→ **PASSAGE GIVEN**:
- - - - -
Many people were angry at the Modernist movement, feeling that it was taking poetry away from them. Where, they wondered, were the regular rhythms, the rhyming, the clear themes? Not that earlier poetry was necessarily self-explanatory, but Modernist poets seemed to be taking poetry to new levels of obscurity. Or that’s how it seemed to me. As a scholar specializing in the 18th century—famous for the Age of Reason—I was accustomed to more direct discourse.
Once, when discussing this with my St. Mary’s colleague Bruce Wilson, a brilliant literary mind who taught courses on “Dante and Eliot” and “Yeats and Japanese Noh Theatre,” I told him that Modernism was the one period that “I just don’t get.” To which he replied that the 18th century was that way for him.
Nor is he alone. In the semi-autobiographical novel The Bell Jar, Sylvia Plath’s protagonist explains that the 18th century literature requirement is what kept her from majoring in English:
There were lots of requirements, and I didn’t have half of them. One of the requirements was a course in the eighteenth century. I hated the very idea of the eighteenth century, with all those smug men writing tight little couplets and being so dead keen on reason. So I’d skipped it. They let you do that in honours, you were much freer. I had been so free I’d spent most of my time on Dylan Thomas.
I wouldn’t characterize Dryden and Pope, the foremost practitioners of the heroic couplet, as smug, but I get Plath’s point. They are nowhere near as elliptical and confessional as she is in her poetry. And for whatever reason, I like their poetry better. Which explains further my shock at discovering my kinship with Eliot.
So how is my blog a Modernist project? In my early days as a scholar, I sought to come up with a universal theory about literature’s impact upon audiences. Knowing that novels, plays, and poems had shaped my own life in profound ways, I thought I could use the emerging fields of reception theory and reader response theory to provide significant answers to the question “Why literature?” I soon came to realize, however, that there are far too many variants at play, variants involving both multiple definitions of literature and multiple responses from audiences, to arrive at anything comprehensive.
Blogging provided an Eliot-like solution, however. If, on a daily basis, I recorded ways that this or that work—let’s call them fragments of the larger field—were shoring up my life, then I was partially answering the question I had set out to answer. Even if I couldn’t generalize, I could offer personal testimony.
- - - - -
→ **RECORDED DATA**:
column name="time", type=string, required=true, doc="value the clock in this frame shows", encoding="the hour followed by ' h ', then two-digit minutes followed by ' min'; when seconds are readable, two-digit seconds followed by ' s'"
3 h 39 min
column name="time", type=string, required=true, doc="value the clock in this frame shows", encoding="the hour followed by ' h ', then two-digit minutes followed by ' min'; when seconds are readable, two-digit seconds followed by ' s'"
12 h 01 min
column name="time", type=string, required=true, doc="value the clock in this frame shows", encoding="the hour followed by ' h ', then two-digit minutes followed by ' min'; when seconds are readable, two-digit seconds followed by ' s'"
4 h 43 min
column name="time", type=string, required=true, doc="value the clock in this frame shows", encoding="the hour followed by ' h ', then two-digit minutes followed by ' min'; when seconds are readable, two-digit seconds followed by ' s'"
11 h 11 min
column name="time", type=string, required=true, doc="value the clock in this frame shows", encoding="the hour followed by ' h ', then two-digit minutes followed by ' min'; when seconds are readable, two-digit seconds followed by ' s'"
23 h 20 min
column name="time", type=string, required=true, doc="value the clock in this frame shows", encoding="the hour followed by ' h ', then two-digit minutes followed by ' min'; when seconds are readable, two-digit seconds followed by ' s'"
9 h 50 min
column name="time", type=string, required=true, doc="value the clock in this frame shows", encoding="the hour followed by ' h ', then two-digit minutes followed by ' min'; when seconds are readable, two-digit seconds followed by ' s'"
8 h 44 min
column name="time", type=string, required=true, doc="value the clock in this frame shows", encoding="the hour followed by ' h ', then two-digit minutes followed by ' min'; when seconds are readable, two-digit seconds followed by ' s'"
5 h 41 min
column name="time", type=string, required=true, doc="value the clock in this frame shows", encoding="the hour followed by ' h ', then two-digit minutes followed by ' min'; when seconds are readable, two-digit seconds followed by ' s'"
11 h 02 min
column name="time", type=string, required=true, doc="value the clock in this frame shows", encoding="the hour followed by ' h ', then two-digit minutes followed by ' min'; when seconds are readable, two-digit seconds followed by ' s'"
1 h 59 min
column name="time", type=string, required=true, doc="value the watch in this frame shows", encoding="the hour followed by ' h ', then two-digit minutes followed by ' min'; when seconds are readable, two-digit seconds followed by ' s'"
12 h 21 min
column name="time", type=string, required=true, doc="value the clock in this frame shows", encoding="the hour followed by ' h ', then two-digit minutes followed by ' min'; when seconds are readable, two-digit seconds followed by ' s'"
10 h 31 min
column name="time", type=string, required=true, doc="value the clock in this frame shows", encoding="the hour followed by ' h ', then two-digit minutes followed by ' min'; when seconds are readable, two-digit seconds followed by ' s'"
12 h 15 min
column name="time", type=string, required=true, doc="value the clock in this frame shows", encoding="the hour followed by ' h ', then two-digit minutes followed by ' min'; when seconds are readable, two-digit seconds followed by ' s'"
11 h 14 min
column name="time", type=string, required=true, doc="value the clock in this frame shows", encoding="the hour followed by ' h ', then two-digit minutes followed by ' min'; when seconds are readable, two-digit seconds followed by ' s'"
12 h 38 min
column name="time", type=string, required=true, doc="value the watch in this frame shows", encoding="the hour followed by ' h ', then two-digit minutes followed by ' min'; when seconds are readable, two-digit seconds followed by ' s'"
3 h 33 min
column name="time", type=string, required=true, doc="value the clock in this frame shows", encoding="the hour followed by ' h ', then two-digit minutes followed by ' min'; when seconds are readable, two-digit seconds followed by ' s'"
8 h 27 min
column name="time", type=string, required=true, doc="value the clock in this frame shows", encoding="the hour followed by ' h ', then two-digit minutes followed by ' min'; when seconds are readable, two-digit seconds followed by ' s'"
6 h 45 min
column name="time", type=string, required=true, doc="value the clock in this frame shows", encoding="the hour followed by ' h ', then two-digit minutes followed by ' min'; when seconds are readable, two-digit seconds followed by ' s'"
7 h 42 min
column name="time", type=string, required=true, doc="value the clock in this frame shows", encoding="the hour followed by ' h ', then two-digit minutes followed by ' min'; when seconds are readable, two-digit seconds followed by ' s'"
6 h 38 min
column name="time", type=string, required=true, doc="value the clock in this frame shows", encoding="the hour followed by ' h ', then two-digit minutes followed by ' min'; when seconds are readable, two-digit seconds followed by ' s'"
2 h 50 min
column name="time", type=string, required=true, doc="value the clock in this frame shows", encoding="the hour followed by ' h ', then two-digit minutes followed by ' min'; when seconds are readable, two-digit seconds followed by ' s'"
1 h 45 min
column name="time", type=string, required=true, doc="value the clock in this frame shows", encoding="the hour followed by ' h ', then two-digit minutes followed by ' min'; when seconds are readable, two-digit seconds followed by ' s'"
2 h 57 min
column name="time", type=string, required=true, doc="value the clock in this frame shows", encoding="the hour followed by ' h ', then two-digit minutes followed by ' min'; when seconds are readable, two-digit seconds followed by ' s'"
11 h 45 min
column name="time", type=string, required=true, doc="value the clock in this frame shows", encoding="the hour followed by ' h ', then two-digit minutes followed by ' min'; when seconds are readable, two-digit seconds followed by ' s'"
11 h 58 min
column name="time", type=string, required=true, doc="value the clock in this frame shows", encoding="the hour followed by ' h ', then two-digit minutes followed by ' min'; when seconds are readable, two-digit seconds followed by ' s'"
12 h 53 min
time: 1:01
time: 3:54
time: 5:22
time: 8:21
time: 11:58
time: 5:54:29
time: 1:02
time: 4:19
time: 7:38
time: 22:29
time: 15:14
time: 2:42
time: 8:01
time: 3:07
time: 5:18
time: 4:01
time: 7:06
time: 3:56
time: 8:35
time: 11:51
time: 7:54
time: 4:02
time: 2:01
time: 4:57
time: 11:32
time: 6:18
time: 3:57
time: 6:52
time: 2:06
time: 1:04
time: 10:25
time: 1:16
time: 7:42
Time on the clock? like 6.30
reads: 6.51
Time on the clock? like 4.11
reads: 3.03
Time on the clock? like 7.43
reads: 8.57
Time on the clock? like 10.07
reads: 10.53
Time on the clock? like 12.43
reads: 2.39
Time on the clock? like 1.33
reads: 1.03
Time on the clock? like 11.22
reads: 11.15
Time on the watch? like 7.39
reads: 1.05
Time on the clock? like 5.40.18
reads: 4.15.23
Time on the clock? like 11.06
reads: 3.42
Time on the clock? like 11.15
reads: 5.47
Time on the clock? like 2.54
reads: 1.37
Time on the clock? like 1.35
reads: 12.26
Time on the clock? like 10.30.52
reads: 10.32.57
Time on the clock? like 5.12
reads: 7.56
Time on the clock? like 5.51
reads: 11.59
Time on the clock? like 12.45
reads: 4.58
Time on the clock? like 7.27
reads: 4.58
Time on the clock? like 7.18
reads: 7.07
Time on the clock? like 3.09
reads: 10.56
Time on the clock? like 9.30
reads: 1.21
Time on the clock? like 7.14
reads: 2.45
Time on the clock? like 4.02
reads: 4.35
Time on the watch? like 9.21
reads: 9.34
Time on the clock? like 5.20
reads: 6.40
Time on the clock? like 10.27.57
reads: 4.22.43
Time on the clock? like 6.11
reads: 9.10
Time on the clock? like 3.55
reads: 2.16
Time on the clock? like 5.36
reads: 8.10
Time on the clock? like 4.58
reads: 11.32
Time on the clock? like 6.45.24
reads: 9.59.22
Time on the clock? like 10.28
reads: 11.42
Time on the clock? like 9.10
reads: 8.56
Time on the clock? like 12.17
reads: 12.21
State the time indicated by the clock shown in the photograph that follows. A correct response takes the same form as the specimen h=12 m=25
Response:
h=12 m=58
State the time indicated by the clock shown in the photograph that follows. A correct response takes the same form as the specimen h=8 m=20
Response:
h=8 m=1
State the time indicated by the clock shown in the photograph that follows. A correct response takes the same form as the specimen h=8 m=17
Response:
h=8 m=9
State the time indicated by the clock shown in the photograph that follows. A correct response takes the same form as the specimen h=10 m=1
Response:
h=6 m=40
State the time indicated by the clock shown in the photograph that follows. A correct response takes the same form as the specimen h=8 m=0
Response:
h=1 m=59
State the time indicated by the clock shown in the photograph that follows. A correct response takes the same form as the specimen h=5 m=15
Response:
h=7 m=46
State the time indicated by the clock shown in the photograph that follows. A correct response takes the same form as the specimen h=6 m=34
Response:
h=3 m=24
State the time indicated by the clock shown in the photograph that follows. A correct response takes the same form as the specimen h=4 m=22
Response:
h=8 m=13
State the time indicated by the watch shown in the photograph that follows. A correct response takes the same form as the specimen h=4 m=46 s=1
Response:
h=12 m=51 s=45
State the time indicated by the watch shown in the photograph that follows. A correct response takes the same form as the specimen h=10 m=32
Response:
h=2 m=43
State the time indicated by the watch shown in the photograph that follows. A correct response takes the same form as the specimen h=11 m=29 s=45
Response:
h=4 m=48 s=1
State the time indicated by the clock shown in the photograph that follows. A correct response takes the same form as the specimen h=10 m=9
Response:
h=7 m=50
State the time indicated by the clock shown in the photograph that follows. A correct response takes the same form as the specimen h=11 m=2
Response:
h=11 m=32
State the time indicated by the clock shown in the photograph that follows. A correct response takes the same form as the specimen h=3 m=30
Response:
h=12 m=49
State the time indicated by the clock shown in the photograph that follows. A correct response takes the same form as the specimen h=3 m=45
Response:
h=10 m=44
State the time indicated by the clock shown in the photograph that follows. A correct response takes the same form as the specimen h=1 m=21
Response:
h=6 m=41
- - - - -
→ **WHAT YOU NEED TO DO**:
1. Please update the entries, everything from the line containing "time: 5:54:29" down to the line containing "reads: 2.16", by replacing "clock" with "timepiece" and leaving the rest untouched. Return only those lines.
2. Go on with the passage about Modernism and the 18th century from the point where it stops.

→ **FINAL RESULTS**:
1.
time: 5:54:29
time: 1:02
time: 4:19
time: 7:38
time: 22:29
time: 15:14
time: 2:42
time: 8:01
time: 3:07
time: 5:18
time: 4:01
time: 7:06
time: 3:56
time: 8:35
time: 11:51
time: 7:54
time: 4:02
time: 2:01
time: 4:57
time: 11:32
time: 6:18
time: 3:57
time: 6:52
time: 2:06
time: 1:04
time: 10:25
time: 1:16
time: 7:42
Time on the timepiece? like 6.30
reads: 6.51
Time on the timepiece? like 4.11
reads: 3.03
Time on the timepiece? like 7.43
reads: 8.57
Time on the timepiece? like 10.07
reads: 10.53
Time on the timepiece? like 12.43
reads: 2.39
Time on the timepiece? like 1.33
reads: 1.03
Time on the timepiece? like 11.22
reads: 11.15
Time on the watch? like 7.39
reads: 1.05
Time on the timepiece? like 5.40.18
reads: 4.15.23
Time on the timepiece? like 11.06
reads: 3.42
Time on the timepiece? like 11.15
reads: 5.47
Time on the timepiece? like 2.54
reads: 1.37
Time on the timepiece? like 1.35
reads: 12.26
Time on the timepiece? like 10.30.52
reads: 10.32.57
Time on the timepiece? like 5.12
reads: 7.56
Time on the timepiece? like 5.51
reads: 11.59
Time on the timepiece? like 12.45
reads: 4.58
Time on the timepiece? like 7.27
reads: 4.58
Time on the timepiece? like 7.18
reads: 7.07
Time on the timepiece? like 3.09
reads: 10.56
Time on the timepiece? like 9.30
reads: 1.21
Time on the timepiece? like 7.14
reads: 2.45
Time on the timepiece? like 4.02
reads: 4.35
Time on the watch? like 9.21
reads: 9.34
Time on the timepiece? like 5.20
reads: 6.40
Time on the timepiece? like 10.27.57
reads: 4.22.43
Time on the timepiece? like 6.11
reads: 9.10
Time on the timepiece? like 3.55
reads: 2.16

2.
I’m sounding almost confessional when I say this—not unlike a confessional poet such as, say, Sylvia Plath. And while I hastily add that I haven’t been recording only my own responses to literature but have been collecting examples from literary history, my students, and other sources, still a daily blog is a fairly random and haphazard way to explore literary impact. Whatever is happening from one day to the next prompts me to search for relevant literary works. One day I will discuss Donald Trump, another day a sick friend, another a recent book I’ve stumbled across.
Which is to say, I have been responding as Eliot responded to his confusing, chaotic world, only I do so as a scholar rather than as a poet. When this world resisted Modernist attempts to formulate tidy generalizations, they grabbed whatever was around them. A character in Kate Atkinson’s God in Ruins refers to the process as “scraps from her ragbag because words were all that were left now.” Eliot sometimes appears to be throwing literary passages, like spaghetti, at the wall to see what will stick. In any event, we all of us seem to be perfoming a kind of bricolage, which is to say attempting to create something out of anything that comes to hand.
I tried to be more systematic in my other large scale attempt to explore literary impact, which was to write a book on the subject. Although Better Living through Literature: How Books Change Lives and (Sometimes) History was not able to come up with a single answer to how literature changes lives, by surveying what major thinkers throughout history have said on the subject, I hoped that readers would at least get a sense of the possibilities.
To be sure, many of the thinkers–even when they are disagreeing with each other–don’t have my level of doubt. Aristotle, for instance, seems certain that everyone experiences the catharsis he does while watching Oedipus Rex, and Sir Philip Sidney is absolutely convinced that works like The Aeneid will cause people to become more virtuous. But if I have not been able to achieve their level of certainty—that’s why I don’t settle on just one of them—I hope that by putting their various ideas in the hands of contemporary readers, these readers will be able to choose the ones that speak most directly to them.
As for myself, my two favorite theorists are Percy Shelley, who I find compelling with regard to the great authors changing collective humanity, and Wayne Booth, with regard to literature changing individuals. Others may find a guide in Plato or Matthew Arnold or W.E.B. Du Bois or Rachel Blau DuPlessis. In the end, perhaps we can do no other than adopt the explanations that resonate with us most.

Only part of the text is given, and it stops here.